To the man using Textmate on OS X, you probably code Javascript an CSS, and might dabble in Rails or vice versa. The guy using Emacs might be doing this as well, but there is a good chance he's a hardcore AI Lisp hacker.
I am a web designer. I write CSS, XHTML, and JS. I deal with Django templates all day long, a web browser, and the remaining time is in the terminal. I'm more terminal oriented than most/all designers I know, but for the most part I am playing around in a GUI wonderland. I use Textmate. Textmate really truly is a powerful editor, I will not disagree. Textmate is hands down the best editor I have ever used, for all of the reasons you have suggested. But I won't deny that Emacs is probably also one of the best editors in the world.
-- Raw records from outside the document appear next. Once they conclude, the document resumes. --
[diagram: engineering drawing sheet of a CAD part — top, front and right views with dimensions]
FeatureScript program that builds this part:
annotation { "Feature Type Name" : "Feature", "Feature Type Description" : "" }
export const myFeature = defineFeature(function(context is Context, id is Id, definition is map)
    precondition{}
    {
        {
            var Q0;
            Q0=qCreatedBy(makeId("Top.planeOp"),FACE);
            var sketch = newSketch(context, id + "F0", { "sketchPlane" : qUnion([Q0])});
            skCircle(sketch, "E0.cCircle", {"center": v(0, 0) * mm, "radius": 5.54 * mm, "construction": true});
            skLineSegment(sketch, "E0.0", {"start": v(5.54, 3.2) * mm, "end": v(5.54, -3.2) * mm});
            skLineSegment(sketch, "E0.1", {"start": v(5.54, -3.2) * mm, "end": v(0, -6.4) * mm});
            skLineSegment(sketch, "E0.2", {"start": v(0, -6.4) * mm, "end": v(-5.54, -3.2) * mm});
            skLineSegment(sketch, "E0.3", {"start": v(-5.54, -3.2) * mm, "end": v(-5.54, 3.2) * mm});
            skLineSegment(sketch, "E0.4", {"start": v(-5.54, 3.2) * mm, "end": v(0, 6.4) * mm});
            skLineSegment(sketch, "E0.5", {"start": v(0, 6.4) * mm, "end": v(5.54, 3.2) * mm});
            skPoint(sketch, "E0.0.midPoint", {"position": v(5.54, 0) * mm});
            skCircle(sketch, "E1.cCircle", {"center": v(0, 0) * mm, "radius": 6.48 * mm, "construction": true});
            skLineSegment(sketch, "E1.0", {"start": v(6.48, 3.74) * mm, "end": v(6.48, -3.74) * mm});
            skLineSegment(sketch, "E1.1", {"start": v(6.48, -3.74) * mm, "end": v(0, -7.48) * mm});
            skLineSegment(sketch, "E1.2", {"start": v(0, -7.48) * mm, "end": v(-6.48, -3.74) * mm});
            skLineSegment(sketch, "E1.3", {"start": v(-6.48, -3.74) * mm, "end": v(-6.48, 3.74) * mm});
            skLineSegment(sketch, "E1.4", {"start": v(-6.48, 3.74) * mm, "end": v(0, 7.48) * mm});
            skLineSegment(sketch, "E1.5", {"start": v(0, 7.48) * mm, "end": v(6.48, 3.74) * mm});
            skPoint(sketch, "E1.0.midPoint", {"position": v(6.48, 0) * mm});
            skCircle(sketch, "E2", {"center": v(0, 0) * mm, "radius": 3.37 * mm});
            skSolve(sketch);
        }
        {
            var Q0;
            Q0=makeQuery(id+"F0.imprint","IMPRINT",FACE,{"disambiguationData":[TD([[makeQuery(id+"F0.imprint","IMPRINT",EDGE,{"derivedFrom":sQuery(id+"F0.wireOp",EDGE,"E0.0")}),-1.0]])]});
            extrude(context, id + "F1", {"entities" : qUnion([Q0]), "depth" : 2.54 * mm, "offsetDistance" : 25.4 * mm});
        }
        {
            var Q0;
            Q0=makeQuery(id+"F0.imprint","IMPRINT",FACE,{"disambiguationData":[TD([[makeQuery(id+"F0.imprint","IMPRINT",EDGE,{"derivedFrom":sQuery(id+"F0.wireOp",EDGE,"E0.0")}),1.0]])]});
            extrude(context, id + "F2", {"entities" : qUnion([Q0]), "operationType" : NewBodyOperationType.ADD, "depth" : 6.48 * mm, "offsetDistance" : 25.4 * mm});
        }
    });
My CTO/Partner/best friend uses Emacs. He's a python hacker. He writes python all day long. He's got a Thinkpad running Ubuntu and quite a few terminal windows. He's doing a totally different kind of work, interfacing with the back-end mostly while I deal with the front end. He swears by Emacs. I tend to think of Emacs more like an OS actually... you can play games in it, browse the web, use your term, check your mail, and edit all kinds of crap. It's extremely powerful. The sumo package contains a TON of extra stuff.
Anyway, no one can really say X editor is better than Y editor. Similar to the way a programmer will ultimately take on a certain language as his own, the same thing occurs with an editor. At some point learning or playing with a new editor is like learning a whole new language. Might as well get dropped smack dab in the middle of Spain, or throw out all of your Python/Ruby/insert-lang-here for Objective-C. It's the same kind of pain.
But I do agree that bloatware crap like Xcode and Eclipse are simply... crap.
Anyway hope some of that made sense. I might have gone off track a bit :/
For the record I am a huge fan of Textmate and use it religuiously. export EDITOR="mate -w" :)
Everything else is vim though, haha, sorry Emacs lovers.